- **What to work on**:
A: In the message about backing up files before a reinstall, why does file ownership not become a problem?
B: Continue the message about backing up files before a reinstall.

- **Text segment**:
2002-09-24 Per discussione Scott Felton

On Tuesday 24 September 2002 09:37 pm, you wrote:

 I prefer to find everything on the entire install that I want to keep,
 including home, any config stuff and whatever else.. and put the lot in its
 own directory... (say /backup)

 Then tar that directory up...:

 tar -zcvvf backup.tar.gz /backup

 and make yourself a nice compressed tar of everything you need...

 then copy that somewhere else.. (off that system or a protected partition)
 and reinstall, then uncompress the tar after you have your old user
 accounts setup again..

 that why file ownership doesn't become an issue.. (since tar files preserve
 file permissions.)

- **Supplied data**:
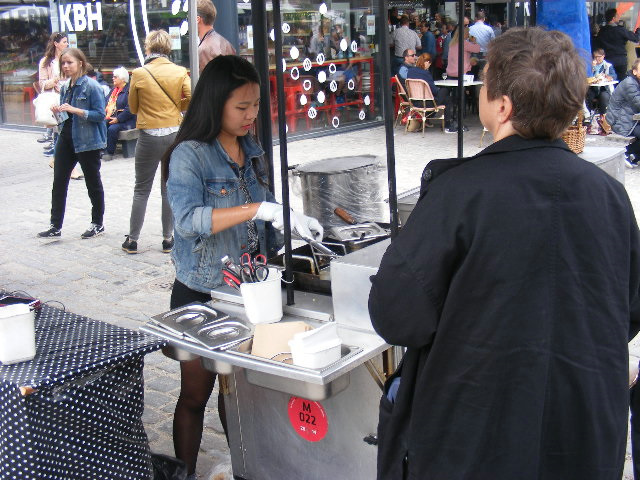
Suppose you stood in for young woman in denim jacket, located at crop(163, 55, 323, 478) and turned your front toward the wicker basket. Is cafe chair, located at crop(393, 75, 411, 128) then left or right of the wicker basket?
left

...

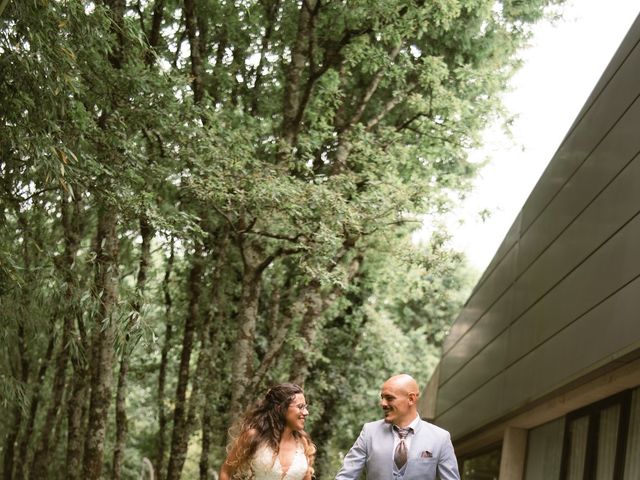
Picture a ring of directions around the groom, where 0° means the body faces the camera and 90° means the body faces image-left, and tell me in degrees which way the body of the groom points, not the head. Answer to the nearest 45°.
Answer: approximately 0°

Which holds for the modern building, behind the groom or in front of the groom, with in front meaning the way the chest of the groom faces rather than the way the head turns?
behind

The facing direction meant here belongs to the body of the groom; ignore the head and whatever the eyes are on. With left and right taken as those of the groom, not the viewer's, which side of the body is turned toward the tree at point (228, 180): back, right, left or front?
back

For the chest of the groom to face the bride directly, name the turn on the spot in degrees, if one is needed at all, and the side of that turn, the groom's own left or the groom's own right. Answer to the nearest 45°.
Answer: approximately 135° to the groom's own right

- **Answer section**:
A: Because tar files preserve file permissions.

B:
 Frank

Thanks Frank. I've actually installed 8.2 twice now. The second install was 
after I figured out how to resize my WinXP partiton. I took everything in 
/home and burned it on a CD, did a fresh install, then replaced eveything in 
/home with the files on the CD. I can't remember if I did this as root or 
maybe it was the CD files became read only but it was a heck of a mess. I 
couldn't delete mail in Kmail, configure any settings (the old ones just 
returned I guess because the files were read only). Half were owned by me and 
half were owned by root. I did a lot of reading up on chown and chmod before 
I got it fixed! I'll take your tarball method as a better option.

 The conventional advice is to keep /home, and reformat/rewrite the others.
 You may end up with some extraneous stuff (but then you're the guy with two
 40 gb drives, too), and some settings might need tweaking, but nothing
 horrendous should occur. You will lose any apps that you've added since the
 8.2 install, but that may not be a bad thing, since dependencies and file
 locations have been known to change from version to version.

Yes Carroll, this is what I'm afraid of. With so little time invested I have 
very little to loose. I want to avoid having bits and pieces of two versions 
of Mdk on here. I think the only file I installed that wasn't part of 8.2 to 
begin with was Everybuddy (the one with Mdk8.2 wouldn't log on to Yahoo chat 
for me). I may just save some stuff from my /home directory and start with 
all new.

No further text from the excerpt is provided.